There was similar tension in their music. You could, if you wanted, trace aspects of Hawkwind’s sound back to the Summer of Love. The notion of space rock had been more-or-less minted on Pink Floyd’s 1967 debut album The Piper at the Gates of Dawn – the distorted, echoing voices of Hawkwind’s live introduction, Earth Calling, sounded distinctly like a nod to said debut album’s opening track, Astronomy Domine – and when Turner sang, he did so in a blank-eyed, well-enunciated and very middle-class English voice, not a million miles removed from Pink Floyd’s Syd Barrett. Hawkwind’s penchant for willfully repetitious, cyclical vocals recalled the Soft Machine’s famously ad infinitum We Did It Again. But there the similarities ended. Hawkwind had little of the Barrett-era Floyd’s whimsy or childlike wonder and none of the Soft Machine’s love of the highbrow avant garde: you were highly unlikely to encounter a reference to The Wind in the Willows or the Belgian symbolist poet Albert Giraud in a Hawkwind song.

Turner playing at the 2010 Brecon jazz festival.
Impressive CV … Turner playing at the 2010 Brecon jazz festival. Photograph: Keith Morris/Alamy

Their music was gritty, relentless, aggressive and overwhelming. Hawkwind could sound hypnotic or cathartic, but they never sounded euphoric or beatific: the bit of the drug experience they captured most perfectly wasn’t turning off your mind, relaxing and floating downstream, but the moment of sudden propulsion, where whatever you had taken started kicking in a little too dramatically. Even on the rare occasions when they, in the parlance of the day, “mellowed out” – as on We Took the Wrong Step Years Ago, or the Turner co-write Children of the Sun, both from 1971’s breakthrough In Search of Space – they never sounded terribly chilled: there was something ominous about them even when they broke out the acoustic guitars. “We weren’t looking for peaceful, we were looking for horrid,” said Lemmy. “The spaceship was always broken down with us.”

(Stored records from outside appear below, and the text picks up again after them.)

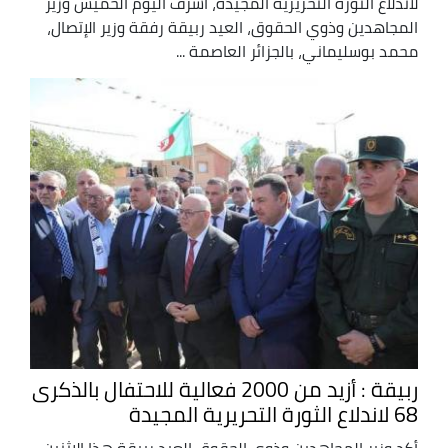
لاندلاع الثورة التحريرية المجيدة، أشرف اليوم الخميس وزير
المجاهدين وذوي الحقوق، العيد ربيقة رفقة وزير الإتصال،
محمد بوسليماني، بالجزائر العاصمة ...
ربيقة : أزيد من 2000 فعالية للاحتفال بالذكرى
68 لاندلاع الثورة التحريرية المجيدة
أكد وزير المجاهدين وذوي الحقوق العيد ربيقة هذا الاثنين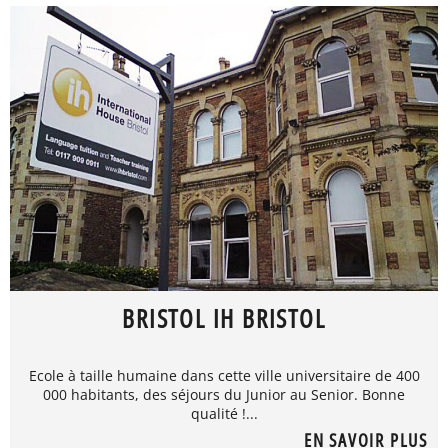
BRISTOL IH BRISTOL
Ecole à taille humaine dans cette ville universitaire de 400
000 habitants, des séjours du Junior au Senior. Bonne
qualité !...
EN SAVOIR PLUS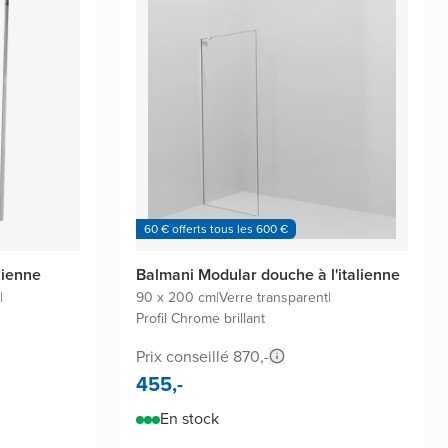
60 € offerts tous les 600 €
lienne
Balmani Modular douche à l'italienne
|
90 x 200 cm
|
Verre transparent
|
Profil Chrome brillant
Prix conseillé 870,-
455,-
En stock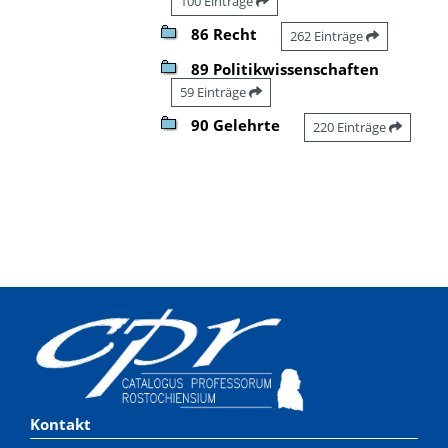
100 Einträge
86 Recht
262 Einträge
89 Politikwissenschaften
59 Einträge
90 Gelehrte
220 Einträge
Kontakt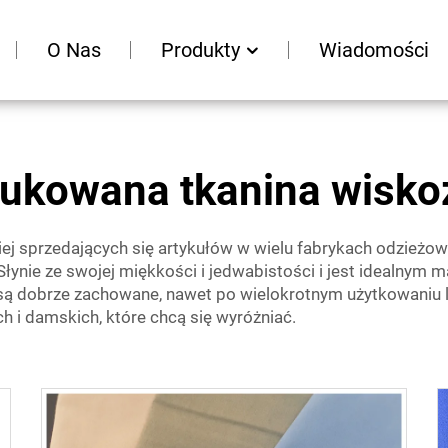
O Nas
Produkty
Wiadomości
ukowana tkanina wisk
j sprzedających się artykułów w wielu fabrykach odzieżowyc
łynie ze swojej miękkości i jedwabistości i jest idealnym 
są dobrze zachowane, nawet po wielokrotnym użytkowaniu l
 i damskich, które chcą się wyróżniać.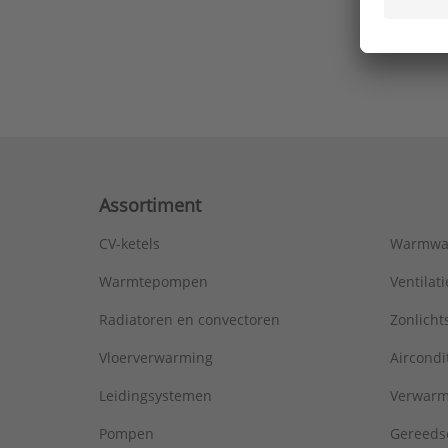
Ons laa
Assortiment
CV-ketels
Warmwa
Warmtepompen
Ventila
Radiatoren en convectoren
Zonlich
Vloerverwarming
Aircondi
Leidingsystemen
Verwarm
Pompen
Gereeds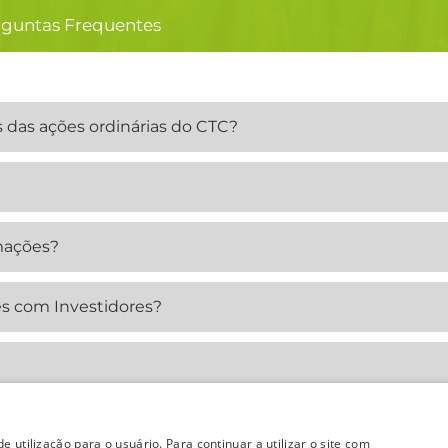
rguntas Frequentes
es das ações ordinárias do CTC?
mações?
s com Investidores?
e utilização para o usuário. Para continuar a utilizar o site com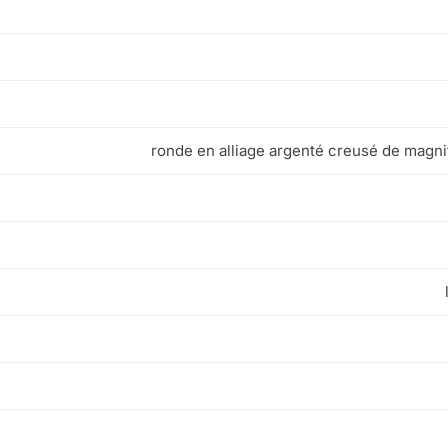
ronde en alliage argenté creusé de magni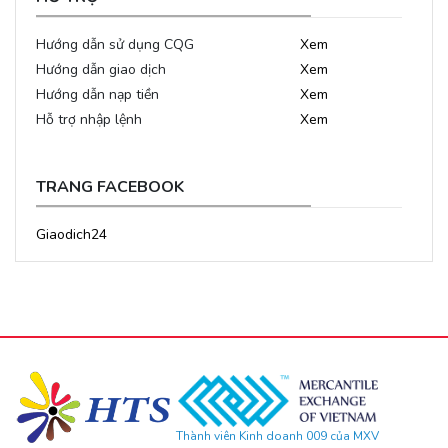
Hướng dẫn sử dụng CQG
Xem
Hướng dẫn giao dịch
Xem
Hướng dẫn nạp tiền
Xem
Hỗ trợ nhập lệnh
Xem
TRANG FACEBOOK
Giaodich24
Thành viên Kinh doanh 009 của MXV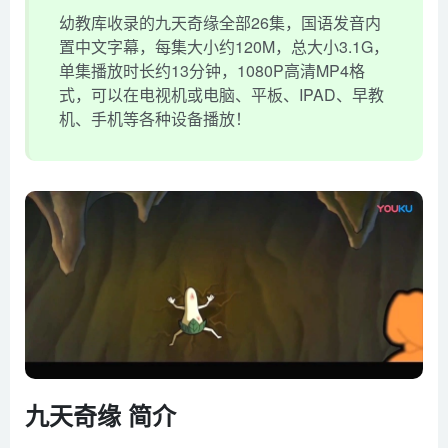
幼教库收录的九天奇缘全部26集，国语发音内
置中文字幕，每集大小约120M，总大小3.1G，
单集播放时长约13分钟，1080P高清MP4格
式，可以在电视机或电脑、平板、IPAD、早教
机、手机等各种设备播放！
九天奇缘 简介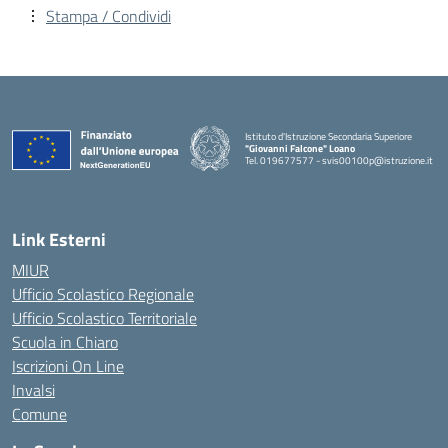
Stampa / Condividi
Istituto d'Istruzione Secondaria Superiore
"Giovanni Falcone" Loano
Tel. 019677577 - svis00100p@istruzione.it
— Visita la pagina iniziale della scuola
Link Esterni
MIUR
Ufficio Scolastico Regionale
Ufficio Scolastico Territoriale
Scuola in Chiaro
Iscrizioni On Line
Invalsi
Comune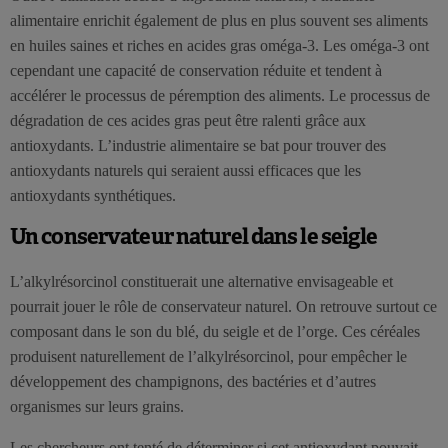
alimentaire enrichit également de plus en plus souvent ses aliments
en huiles saines et riches en acides gras oméga-3. Les oméga-3 ont
cependant une capacité de conservation réduite et tendent à
accélérer le processus de péremption des aliments. Le processus de
dégradation de ces acides gras peut être ralenti grâce aux
antioxydants. L’industrie alimentaire se bat pour trouver des
antioxydants naturels qui seraient aussi efficaces que les
antioxydants synthétiques.
Un conservateur naturel dans le seigle
L’alkylrésorcinol constituerait une alternative envisageable et
pourrait jouer le rôle de conservateur naturel. On retrouve surtout ce
composant dans le son du blé, du seigle et de l’orge. Ces céréales
produisent naturellement de l’alkylrésorcinol, pour empêcher le
développement des champignons, des bactéries et d’autres
organismes sur leurs grains.
Les chercheurs ont tenté de déterminer si cet antioxydant pouvait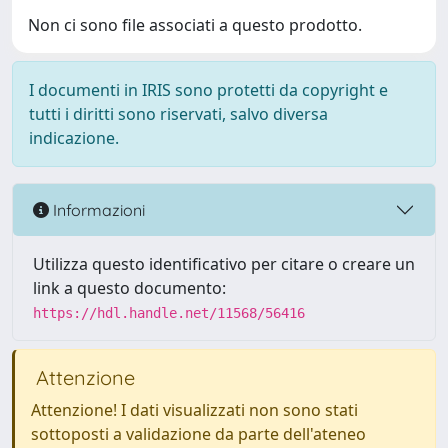
Non ci sono file associati a questo prodotto.
I documenti in IRIS sono protetti da copyright e
tutti i diritti sono riservati, salvo diversa
indicazione.
Informazioni
Utilizza questo identificativo per citare o creare un
link a questo documento:
https://hdl.handle.net/11568/56416
Attenzione
Attenzione! I dati visualizzati non sono stati
sottoposti a validazione da parte dell'ateneo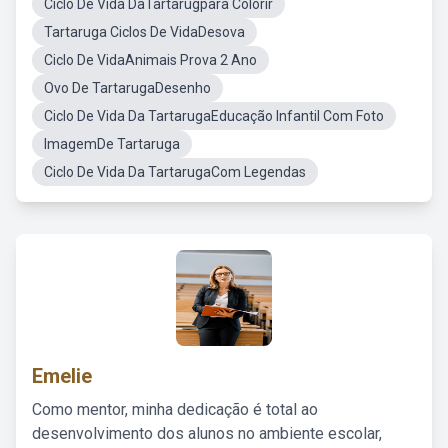
Ciclo De Vida DaTartarugpara Colorir
Tartaruga Ciclos De VidaDesova
Ciclo De VidaAnimais Prova 2 Ano
Ovo De TartarugaDesenho
Ciclo De Vida Da TartarugaEducação Infantil Com Foto
ImagemDe Tartaruga
Ciclo De Vida Da TartarugaCom Legendas
Emelie
Como mentor, minha dedicação é total ao
desenvolvimento dos alunos no ambiente escolar,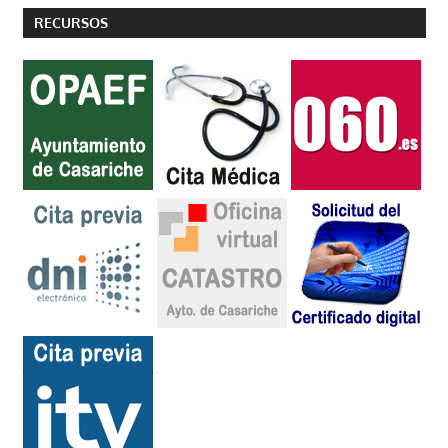
RECURSOS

There’s something to commend every album Turner made with the band – the murky sound of 1972’s Doremi Fasol Latido was a mistake, but it somehow potentiates the atmosphere; 1974’s Hall of the Mountain Grill proved they could provide their own brand of sophistication – although a kind of peak was reached with Space Ritual: its astounding 90 minutes best summed up by the title of the Moorcock-penned track Sonic Attack. It’s a shame the lineup that recorded it couldn’t hold together, but then Hawkwind had always had a revolving door approach: someone was always departing in acrimony or staggering away bearing the scars of over-indulgence.

When Turner departed, he went on to an impressively varied career that encompassed everything from jazz to what the title of an album by his subsequent outfit Inner City Unit dubbed “punkadelica” to experiments with the flute: parts of his 1978 album Xitintoday were recorded in the King’s Chamber of the Great Pyramid of Giza. He may well be the only musician who could claim to have recorded with jazz drummer Billy Cobham, Dead Kennedys frontman Jello Biafra and Sting. It’s a hugely impressive CV that pays testament to Turner’s open-mindedness and eclecticism – however turbulent his relationship with Hawkwind, he could clearly fit in with an array of different artists – and it’s meant as no reflection on the quality of his subsequent work to say that it’s Hawkwind he’ll be remembered for. It’s a reflection on how incredible Hawkwind were: despite being rich in the trappings of its era, their music from the 70s doesn’t seem to have dated 50 years on.

“Hawkwind were dangerous, man,” Lemmy offered years later, in an attempt to sum up their appeal. “We used to fuck people up good.” As anyone spurred by Turner’s death to play In Search of Space or Space Ritual at high volume will attest: they still can.